The numbers were not headed in the right direction for Piazza and this is usually the time a 62nd round draft pick would find himself facing a demotion or caddying in a backup role for the team’s hot, new prospect.

But instead, the Dodgers sent Piazza to Bakersfield in 1991 where he started to put things together offensively while serving as the team’s primary catcher. Piazza clubbed 29 home runs, doubled 27 times, and improved his eye at the plate as he cut down on his strikeouts and amplified his walks. In retrospect, that year and the following season where he slashed a combined .350/.413/.587 changed Piazza’s life and put him on the fast track to Chavez Ravine.

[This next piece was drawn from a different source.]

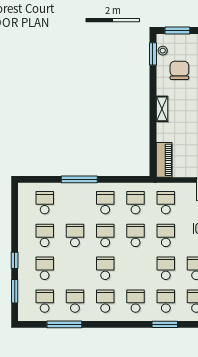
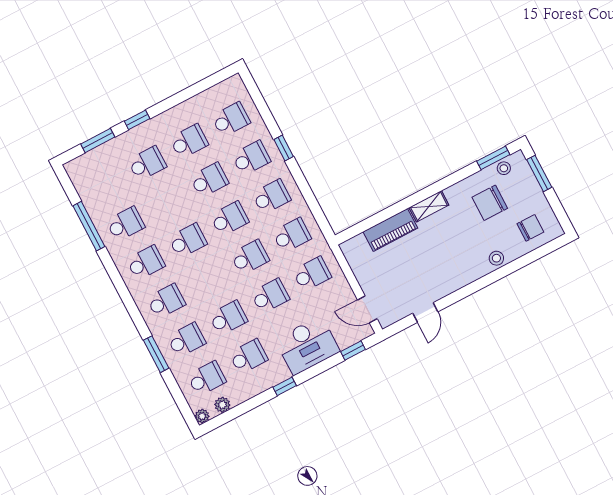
chair: (179, 70) -> (490, 203), turned 180
piano: (164, 160) -> (390, 230), moved
window: (79, 179) -> (284, 148), width x0.46
school desk: (45, 301) -> (251, 158), moved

All of this doesn’t even touch on Piazza’s biggest question mark as a baseball player, his defensive issues and most specifically his throwing. A lot of in-depth analysis has shown Piazza has graded out as an average catcher as far as blocking balls and even framing. In his career behind the plate, pitchers had a 3.80 ERA when Piazza was catching which was over half a run better than those same pitchers in the same year to different backstops. But Piazza was also perhaps one of the worst throwing catchers of all-time as he threw out only 23 percent of attempted base-stealers.

Although throwing is much less important than anecdotally thought in the past, in 2016 it might still be enough to limit Piazza’s chances in the major leagues behind the plate. So given all the odds that Piazza faced to even get to The Show, in all likelihood he would be forced back to first base or as a liability in left field (see Schwarber, Kyle). MLB teams obviously can’t ignore the offensive production of a hitter like Piazza, but they also can’t have his weak-armed reputation do little to control the opposition’s running game.

So, would Piazza even make the major leagues today?

Frankly, I’m a little shocked he even made it in the early Nineties. If it wasn’t for the friendship between his father and Tommy Lasorda, Piazza wouldn’t have even been drafted in the first place. I highly doubt an organization would have cared enough to convert him to catcher and Lasorda acting as Piazza’s guardian angel also probably kept the wolves at bay the first few professional seasons when Piazza struggled.

It was an opportunity Piazza would justify all the way to Cooperstown.